STUDY QUESTIONS ▸
1 – From the forum thread about the MAC warehouse sale haul, quote the passage from "## koolkatz (Mar" up to and including "in Canadian $.".
2 – Extend the forum thread about the MAC warehouse sale haul, picking up after its final line.

** SOURCE EXTRACT follows **

# MAC Warehouse haul!



## koolkatz (Mar 21, 2007)

I went to my first MAC/EL warehouse sale this weekend in Markham (just north of Toronto).  Lots of colour cosmetics were sold out by the time I got there though =(

All prices in Canadian $.

MAC:
Fiction e/s pan $2
Blue Edge e/s pot $8
Marisheeno l/s $9
Bourbon l/s $9
Jellybabe lipgelee $9
Fix+ $7

FREE GIFT:
Saplicious lipgelee

Gift with $5 donation to Viva Glam AIDS foundation:
Cellopink lipgelee
Bronze & Brazen Lip Polish
Speed Demon Lip Polish
Oil Control Lotion

DKNY:
Be Delicious body mist $25

Clinique:
Repairwear serum $30
Cream shaper in Frosty $7
Long Pretty Lashes mascara $8

Origins:
Night-a-Mins eye cream $15

Grassroots:
Ends Well hair cream $7


----------



## Juneplum (Mar 21, 2007)

** End of SOURCE EXTRACT **
** GIVEN ENTRIES follows **

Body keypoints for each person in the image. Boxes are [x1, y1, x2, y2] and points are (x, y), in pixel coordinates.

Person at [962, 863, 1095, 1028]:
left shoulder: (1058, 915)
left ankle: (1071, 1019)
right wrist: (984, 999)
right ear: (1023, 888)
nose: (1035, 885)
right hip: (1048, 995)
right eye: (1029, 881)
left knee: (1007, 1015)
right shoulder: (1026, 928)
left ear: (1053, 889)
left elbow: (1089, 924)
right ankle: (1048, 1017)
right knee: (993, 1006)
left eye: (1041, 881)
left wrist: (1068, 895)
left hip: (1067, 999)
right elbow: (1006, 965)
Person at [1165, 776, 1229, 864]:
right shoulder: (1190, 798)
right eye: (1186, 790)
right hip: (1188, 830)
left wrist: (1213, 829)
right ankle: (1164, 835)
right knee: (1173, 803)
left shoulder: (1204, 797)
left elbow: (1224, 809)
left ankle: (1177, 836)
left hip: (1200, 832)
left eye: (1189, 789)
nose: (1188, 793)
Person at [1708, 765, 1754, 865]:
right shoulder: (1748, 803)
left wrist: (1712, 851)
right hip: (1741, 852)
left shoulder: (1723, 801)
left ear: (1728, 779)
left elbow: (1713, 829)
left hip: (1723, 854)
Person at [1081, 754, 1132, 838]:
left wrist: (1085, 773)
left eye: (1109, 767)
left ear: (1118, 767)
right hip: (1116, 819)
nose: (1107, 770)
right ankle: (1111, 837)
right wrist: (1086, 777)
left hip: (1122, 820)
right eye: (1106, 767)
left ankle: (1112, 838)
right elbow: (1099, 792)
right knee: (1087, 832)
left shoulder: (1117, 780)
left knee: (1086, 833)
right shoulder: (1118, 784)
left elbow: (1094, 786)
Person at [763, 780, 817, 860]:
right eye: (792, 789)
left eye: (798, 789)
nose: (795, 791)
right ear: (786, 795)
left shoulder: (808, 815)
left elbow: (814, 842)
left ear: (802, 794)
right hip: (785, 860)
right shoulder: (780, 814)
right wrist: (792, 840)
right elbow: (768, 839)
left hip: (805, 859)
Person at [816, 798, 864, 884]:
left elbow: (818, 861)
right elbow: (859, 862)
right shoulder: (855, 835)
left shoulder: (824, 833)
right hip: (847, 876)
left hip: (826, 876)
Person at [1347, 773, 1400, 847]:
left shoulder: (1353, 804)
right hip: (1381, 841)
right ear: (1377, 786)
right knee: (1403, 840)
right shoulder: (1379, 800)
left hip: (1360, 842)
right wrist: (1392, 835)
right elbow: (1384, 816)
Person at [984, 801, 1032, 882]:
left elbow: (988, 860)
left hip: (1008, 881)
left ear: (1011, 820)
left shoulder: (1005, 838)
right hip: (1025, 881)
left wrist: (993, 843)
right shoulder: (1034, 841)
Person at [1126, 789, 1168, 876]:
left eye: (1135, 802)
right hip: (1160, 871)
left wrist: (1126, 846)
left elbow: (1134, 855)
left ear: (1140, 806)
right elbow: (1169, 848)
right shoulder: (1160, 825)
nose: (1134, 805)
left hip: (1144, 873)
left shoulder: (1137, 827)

** End of GIVEN ENTRIES **
** GIVEN ENTRIES follows **

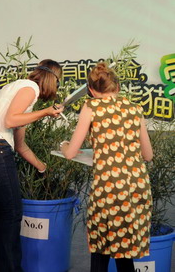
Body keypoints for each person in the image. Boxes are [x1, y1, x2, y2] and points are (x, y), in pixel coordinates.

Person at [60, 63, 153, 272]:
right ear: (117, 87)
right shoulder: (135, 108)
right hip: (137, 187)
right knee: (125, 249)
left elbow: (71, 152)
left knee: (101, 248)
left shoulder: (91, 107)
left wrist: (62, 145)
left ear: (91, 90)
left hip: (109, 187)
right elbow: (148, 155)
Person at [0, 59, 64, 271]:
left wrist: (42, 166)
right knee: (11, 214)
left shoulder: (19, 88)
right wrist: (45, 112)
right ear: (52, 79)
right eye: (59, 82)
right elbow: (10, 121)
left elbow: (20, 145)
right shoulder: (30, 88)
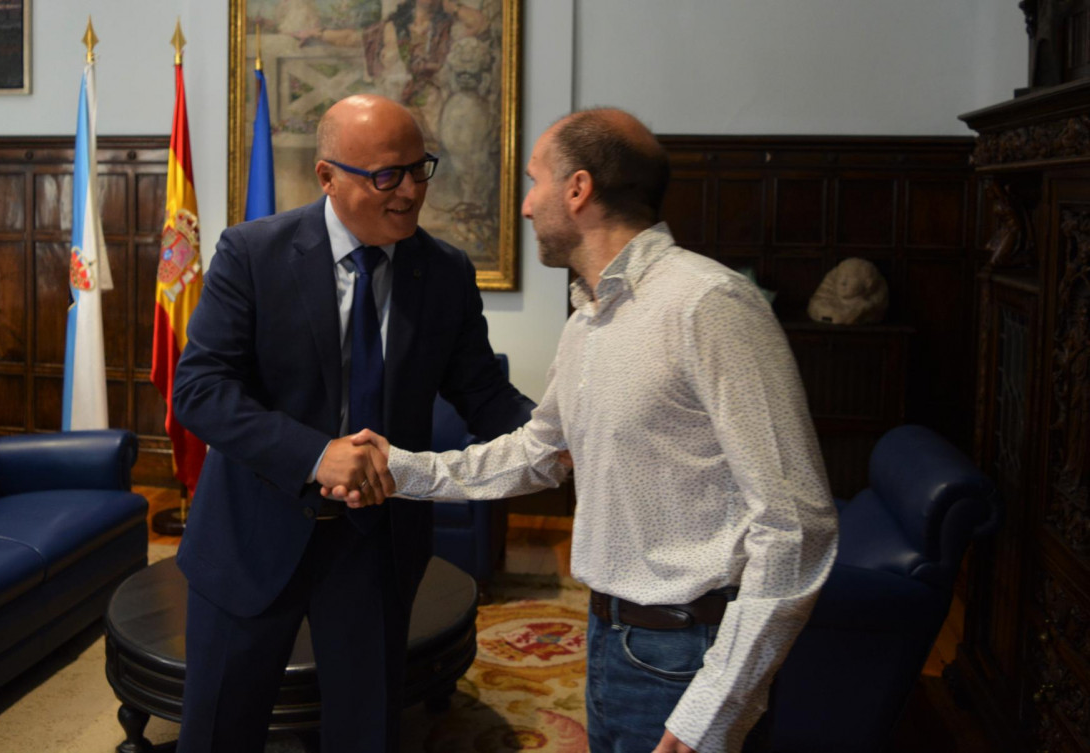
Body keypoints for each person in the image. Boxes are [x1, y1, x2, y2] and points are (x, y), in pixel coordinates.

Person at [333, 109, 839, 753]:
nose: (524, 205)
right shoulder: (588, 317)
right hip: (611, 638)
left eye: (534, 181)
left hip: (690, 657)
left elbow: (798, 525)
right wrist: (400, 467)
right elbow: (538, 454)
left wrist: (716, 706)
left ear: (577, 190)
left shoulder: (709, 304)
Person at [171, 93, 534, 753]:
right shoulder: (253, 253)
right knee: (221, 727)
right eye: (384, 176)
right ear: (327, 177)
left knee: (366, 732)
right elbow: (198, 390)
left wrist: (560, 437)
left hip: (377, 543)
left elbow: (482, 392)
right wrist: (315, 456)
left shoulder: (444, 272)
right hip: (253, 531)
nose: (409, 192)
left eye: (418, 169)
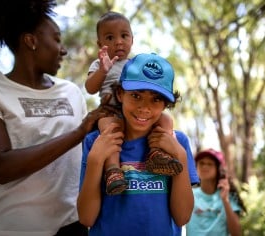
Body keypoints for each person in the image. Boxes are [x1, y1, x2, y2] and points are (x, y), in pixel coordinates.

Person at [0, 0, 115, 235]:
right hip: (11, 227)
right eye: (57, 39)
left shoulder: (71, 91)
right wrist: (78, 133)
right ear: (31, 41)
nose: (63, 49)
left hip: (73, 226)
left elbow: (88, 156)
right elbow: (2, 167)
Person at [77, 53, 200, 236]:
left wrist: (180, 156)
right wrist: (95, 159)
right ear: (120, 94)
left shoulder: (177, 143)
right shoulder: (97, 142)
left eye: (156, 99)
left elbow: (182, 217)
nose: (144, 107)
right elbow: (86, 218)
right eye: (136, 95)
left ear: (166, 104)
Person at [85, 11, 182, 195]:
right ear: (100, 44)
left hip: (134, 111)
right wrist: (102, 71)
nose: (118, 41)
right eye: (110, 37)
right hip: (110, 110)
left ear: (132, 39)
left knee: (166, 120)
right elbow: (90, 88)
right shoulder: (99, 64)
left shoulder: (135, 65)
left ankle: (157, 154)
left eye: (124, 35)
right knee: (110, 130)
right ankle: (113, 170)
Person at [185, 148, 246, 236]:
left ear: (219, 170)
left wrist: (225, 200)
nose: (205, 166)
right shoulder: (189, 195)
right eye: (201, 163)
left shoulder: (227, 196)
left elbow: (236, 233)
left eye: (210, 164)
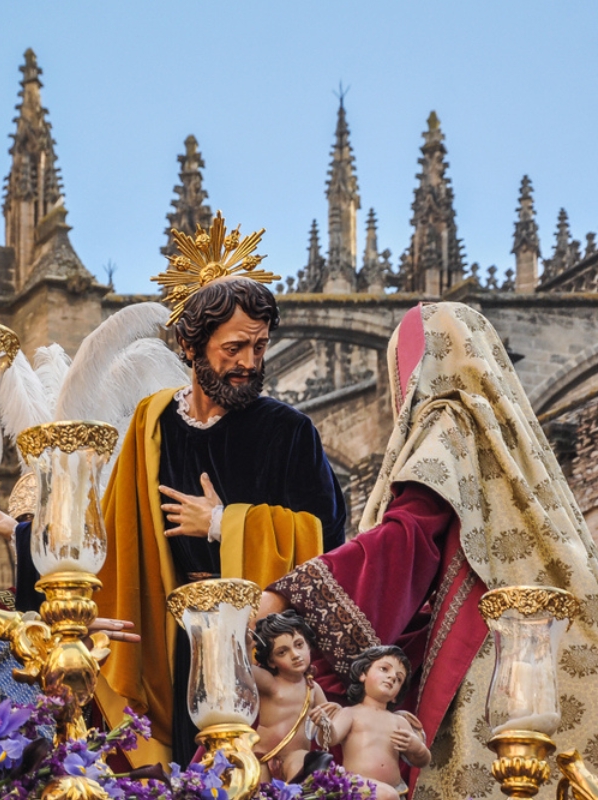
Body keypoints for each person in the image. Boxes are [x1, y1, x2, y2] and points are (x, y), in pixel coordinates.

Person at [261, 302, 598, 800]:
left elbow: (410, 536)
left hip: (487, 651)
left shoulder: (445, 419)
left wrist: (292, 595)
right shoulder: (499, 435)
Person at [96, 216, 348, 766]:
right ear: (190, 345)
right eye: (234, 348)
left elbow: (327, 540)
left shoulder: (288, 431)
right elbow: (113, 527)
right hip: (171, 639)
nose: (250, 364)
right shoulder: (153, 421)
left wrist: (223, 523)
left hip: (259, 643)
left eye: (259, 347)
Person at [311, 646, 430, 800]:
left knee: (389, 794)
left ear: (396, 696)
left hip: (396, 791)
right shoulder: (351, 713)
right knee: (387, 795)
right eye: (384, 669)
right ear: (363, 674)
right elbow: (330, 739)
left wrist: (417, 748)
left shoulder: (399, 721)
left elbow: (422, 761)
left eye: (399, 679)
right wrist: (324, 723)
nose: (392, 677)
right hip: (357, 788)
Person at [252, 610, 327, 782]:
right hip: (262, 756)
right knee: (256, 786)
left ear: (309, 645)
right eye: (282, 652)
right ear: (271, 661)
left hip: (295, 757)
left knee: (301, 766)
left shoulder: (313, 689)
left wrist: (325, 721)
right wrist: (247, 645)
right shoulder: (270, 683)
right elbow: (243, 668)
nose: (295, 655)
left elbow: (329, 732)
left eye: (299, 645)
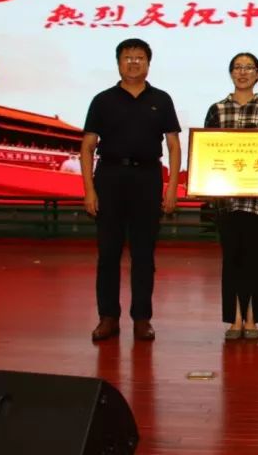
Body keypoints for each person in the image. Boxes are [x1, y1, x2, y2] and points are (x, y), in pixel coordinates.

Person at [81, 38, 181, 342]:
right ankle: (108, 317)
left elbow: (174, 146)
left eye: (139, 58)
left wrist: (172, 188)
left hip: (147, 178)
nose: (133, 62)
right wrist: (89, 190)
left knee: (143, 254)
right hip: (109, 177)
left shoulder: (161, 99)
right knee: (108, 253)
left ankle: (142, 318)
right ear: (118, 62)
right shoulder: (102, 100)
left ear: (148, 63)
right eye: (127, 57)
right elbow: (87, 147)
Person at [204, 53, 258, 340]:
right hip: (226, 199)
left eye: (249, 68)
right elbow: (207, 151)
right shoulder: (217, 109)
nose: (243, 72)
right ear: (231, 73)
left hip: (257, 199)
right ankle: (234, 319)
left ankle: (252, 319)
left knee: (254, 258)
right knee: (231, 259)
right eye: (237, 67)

** End of GIVEN ENTRIES **
** GIVEN ENTRIES follows **

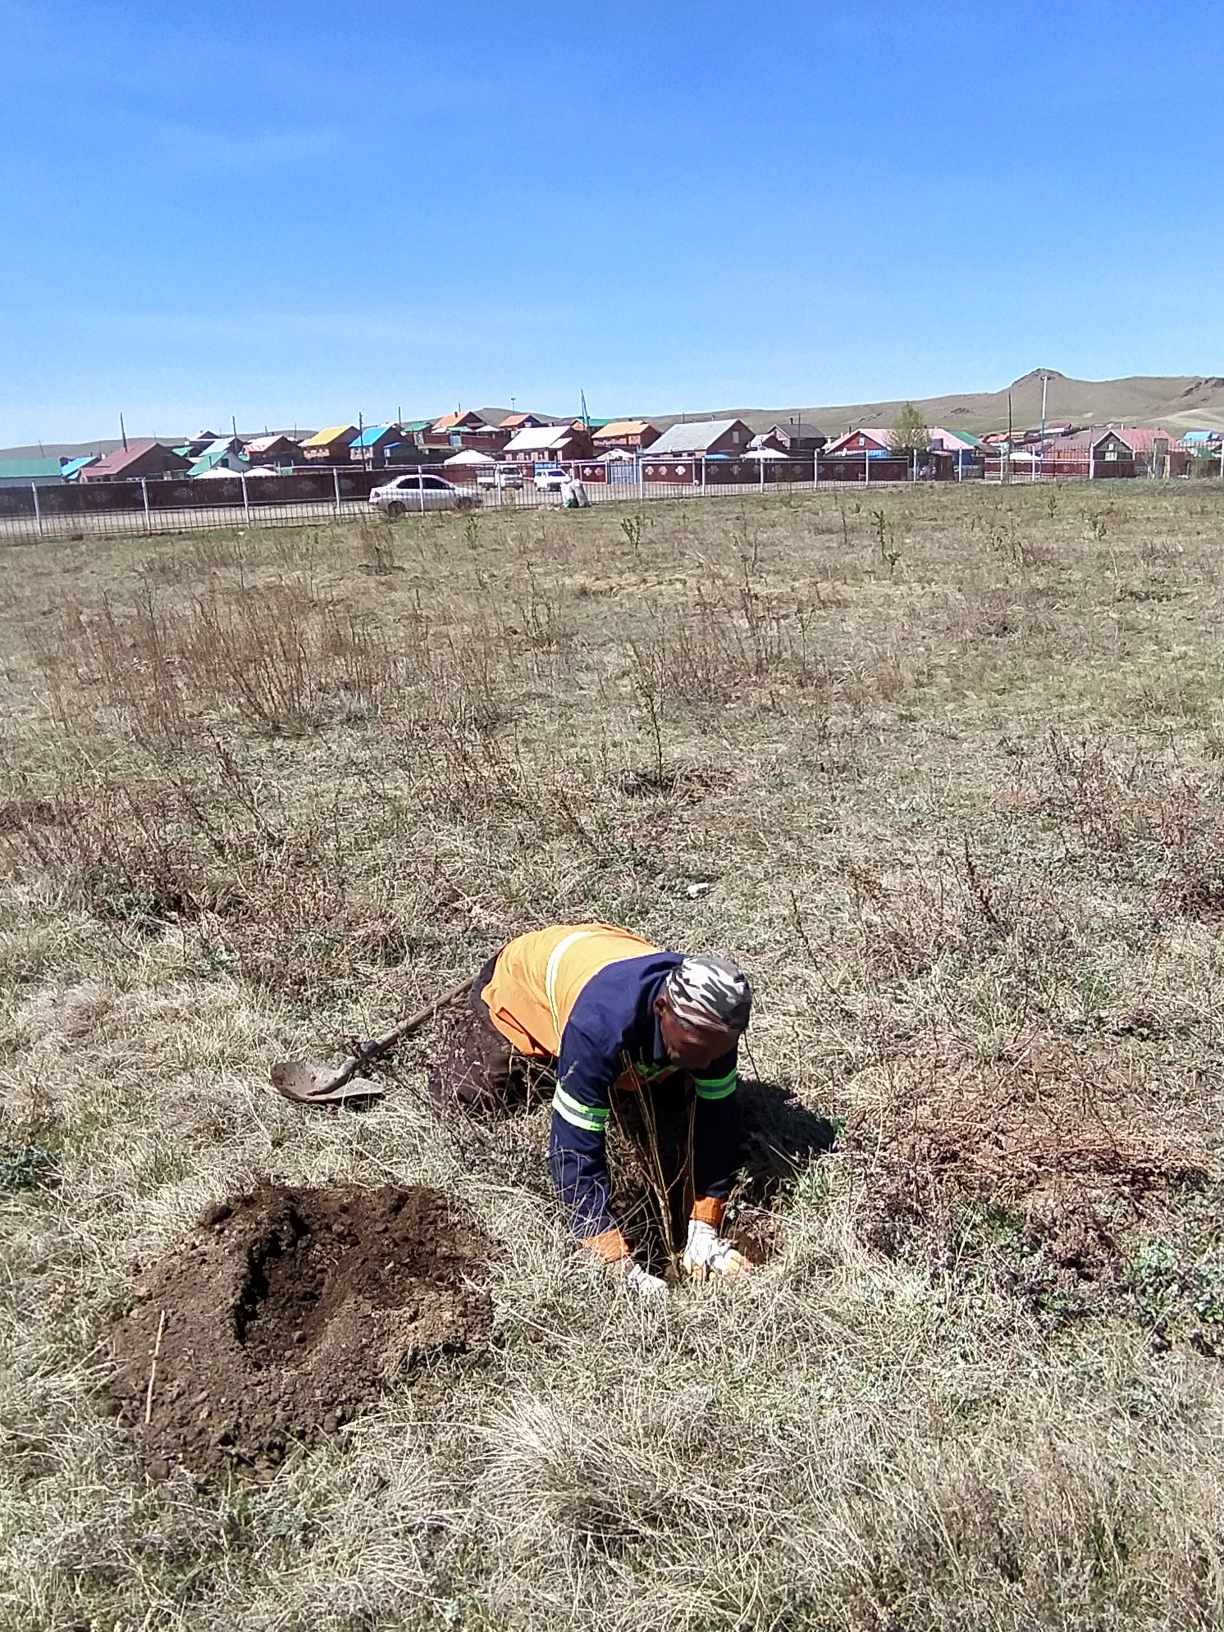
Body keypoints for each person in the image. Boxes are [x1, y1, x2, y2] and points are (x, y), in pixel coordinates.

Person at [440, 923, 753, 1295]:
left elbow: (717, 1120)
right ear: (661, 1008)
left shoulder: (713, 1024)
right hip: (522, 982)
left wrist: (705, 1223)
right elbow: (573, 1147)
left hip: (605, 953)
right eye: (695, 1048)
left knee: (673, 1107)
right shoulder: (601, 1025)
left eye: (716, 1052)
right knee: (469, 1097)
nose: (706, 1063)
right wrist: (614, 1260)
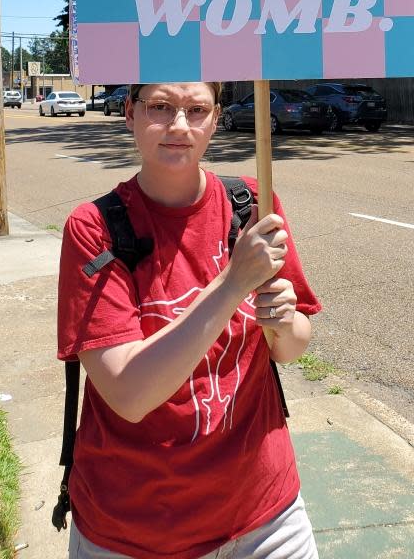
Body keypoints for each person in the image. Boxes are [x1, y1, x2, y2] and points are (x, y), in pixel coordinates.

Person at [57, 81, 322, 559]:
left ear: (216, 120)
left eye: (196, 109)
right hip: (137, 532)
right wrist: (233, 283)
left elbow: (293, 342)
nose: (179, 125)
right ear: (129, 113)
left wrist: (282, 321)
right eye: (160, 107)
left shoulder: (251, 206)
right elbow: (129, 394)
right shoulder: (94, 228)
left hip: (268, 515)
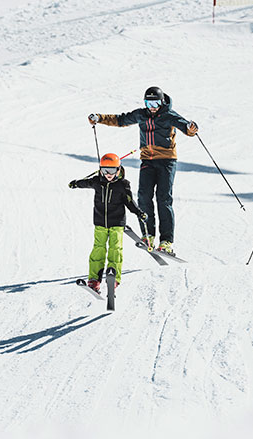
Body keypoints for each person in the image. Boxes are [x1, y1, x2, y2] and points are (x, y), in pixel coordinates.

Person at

** End of GIVEN ENTRIES **

OUTPUTS BY TASK ▸
1 –
## koolkatz (Mar 21, 2007)

I went to my first MAC/EL warehouse sale this weekend in Markham (just north of Toronto).  Lots of colour cosmetics were sold out by the time I got there though =(

All prices in Canadian $.

2 –
that's still a pretty darn good haul tho!!!


----------



## Holly (Mar 21, 2007)

Lucky! Those are amaaazing prices! Great haul


----------



## Kim. (Mar 21, 2007)

WOW!!! Where exactly in markham is this because that's really close to me!


----------



## HayleyVengeance (Mar 21, 2007)

Quote:

   Originally Posted by *Kim.* 

 
_WOW!!! Where exactly in markham is this because that's really close to me!_

 
yeah were is it?!


----------



## V2LUCKY (Mar 21, 2007)

Lucky! I would die to go to one of those sales, too bad there isn't any here in the US.


----------



## kalice (Mar 21, 2007)

awww... how did you get an invite/ticket to go? Its so close... yet so exclusive


----------



## n_c (Mar 21, 2007)

very nice!


----------



## ExquisiteImages (Mar 22, 2007)

You got a great bargain! Wish I can score such great makeup at great deals like that.


----------



## MsCuppyCakes (Mar 22, 2007)

Awesome, enjoy your goodies!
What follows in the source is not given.